To examine responsibility and punishment in extreme situations involving the interaction of strangers, the authors asked respon- dents in Detroit and Yokohama to assess two additional vignettes involving an auto accident (with possible criminal liability) and a store robbery. In these cases, the cultural differences between Americans and Japanese in the assignment of responsibility disappear: for strangers, Japanese assign responsibility in the same way as Americans. Similarly, for assignment of punishment in the case of the store robbery, the Yokohama Japanese are found to be "more American than the Americans" (p. 169). The auto accident vignettes also found the Japanese at least as willing to punish as the Americans, but inclined once again to prefer more restorative, as opposed to isolative, punishments, and less likely than the Detroiters to define appropriate restorative punishments solely in financial terms.

Following a general summary of their empirical results, the authors conclude their work with more speculative chapters dealing with the implications of their findings for the debate over the relative importance of legal structure and legal culture and the possible convergence of the two legal systems studied (Ch. 10), and the problems of justice reflected in the two styles of attribution of responsibility and punishment in the United States and Japan (Ch. 11).

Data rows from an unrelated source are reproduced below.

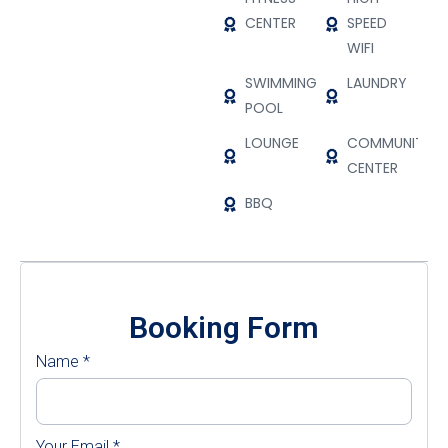
CENTER
SPEED
WIFI
SWIMMING
LAUNDRY
POOL
LOUNGE
COMMUNITY
CENTER
BBQ
Booking Form
Name
*
Your Email
*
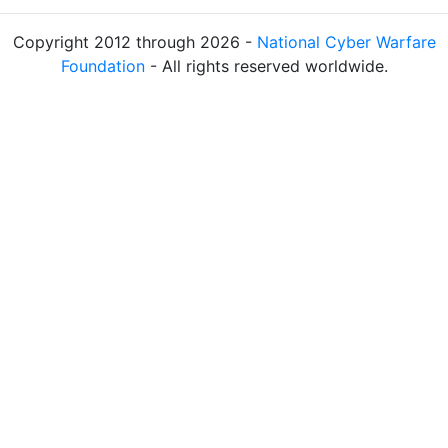
Copyright 2012 through 2026 -
National Cyber Warfare
Foundation
- All rights reserved worldwide.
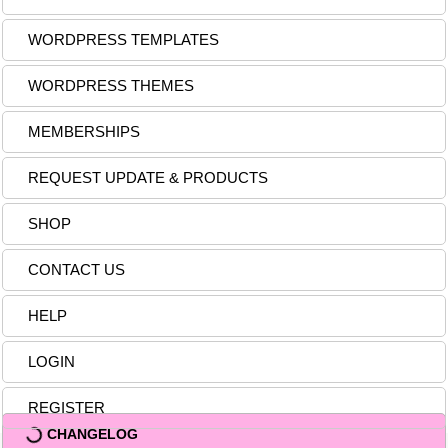
WORDPRESS TEMPLATES
WORDPRESS THEMES
MEMBERSHIPS
REQUEST UPDATE & PRODUCTS
SHOP
CONTACT US
HELP
LOGIN
REGISTER
CHANGELOG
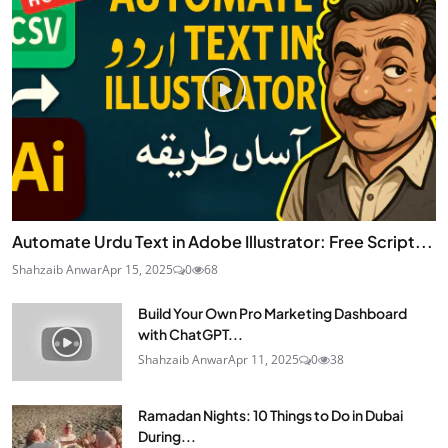
Automate Urdu Text in Adobe Illustrator: Free Script...
Shahzaib Anwar
Apr 15, 2025
0
68
Build Your Own Pro Marketing Dashboard
with ChatGPT...
Shahzaib Anwar
Apr 11, 2025
0
38
Ramadan Nights: 10 Things to Do in Dubai
During...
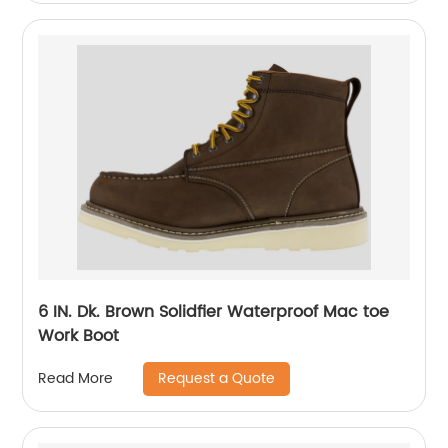
6 IN. Dk. Brown Solidfier Waterproof Mac toe
Work Boot
Request a Quote
Read More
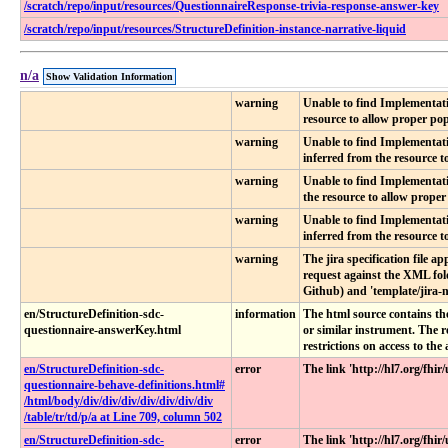
/scratch/repo/input/resources/QuestionnaireResponse-trivia-response-answer-key
/scratch/repo/input/resources/StructureDefinition-instance-narrative-liquid
n/a
Show Validation Information
warning
Unable to find Implementati
resource to allow proper popu
warning
Unable to find Implementati
inferred from the resource to
warning
Unable to find Implementati
the resource to allow proper 
warning
Unable to find Implementati
inferred from the resource to
warning
The jira specification file a
request against the XML fold
Github) and 'template/jira-n
en​/StructureDefinition-sdc-
information
The html source contains the
questionnaire-answerKey​.html
or similar instrument. The 
restrictions on access to th
en​/StructureDefinition-sdc-
error
The link 'http://hl7.org/fh
questionnaire-behave-definitions​.html​#​
/html​/body​/div​/div​/div​/div​/div​/div​/div​
/table​/tr​/td​/p​/a at Line 709, column 502
en​/StructureDefinition-sdc-
error
The link 'http://hl7.org/fh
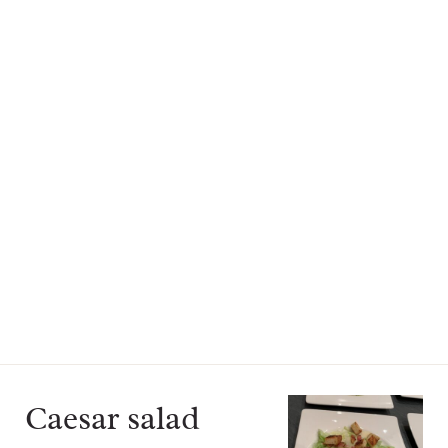
Caesar salad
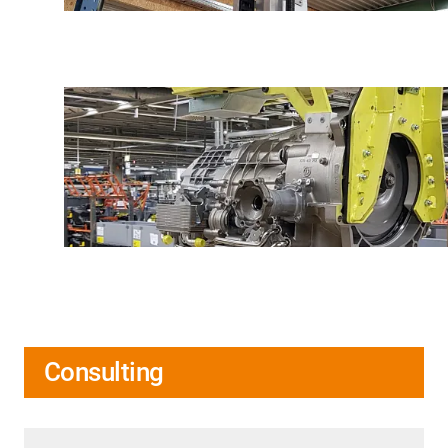
Consulting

EVERYDAY JUSTICE is a clearly organized presentation of an important theoretical perspective, a complex research design, and a relatively elaborate data analysis. Its methodology is well- chosen and well-executed, and its statistical results generally well-presented. Occasionally, however, the authors appear to be so determined to keep the statistics simple, and so committed to the analysis of variance models that are traditional in experimental design, that they fail to present their results in the form of a summary regression or logistic model that would clarify the nature and the impacts of the statistical relationships their data support. Occasionally, also, the authors' prose becomes a bit turgid, especially when they delve deeply, sometimes too deeply, into the macrosocial theory that drives their analysis.

EVERYDAY JUSTICE will be of most interest to students of legal culture and the relationship between culture, society, and the legal system. Its relationship to "law and politics" is indirect, but it is not irrelevant to the consideration and evaluation of policies relating to the regulation of litigation, crime, and punishment, or to theories explaining why polities choose such policies.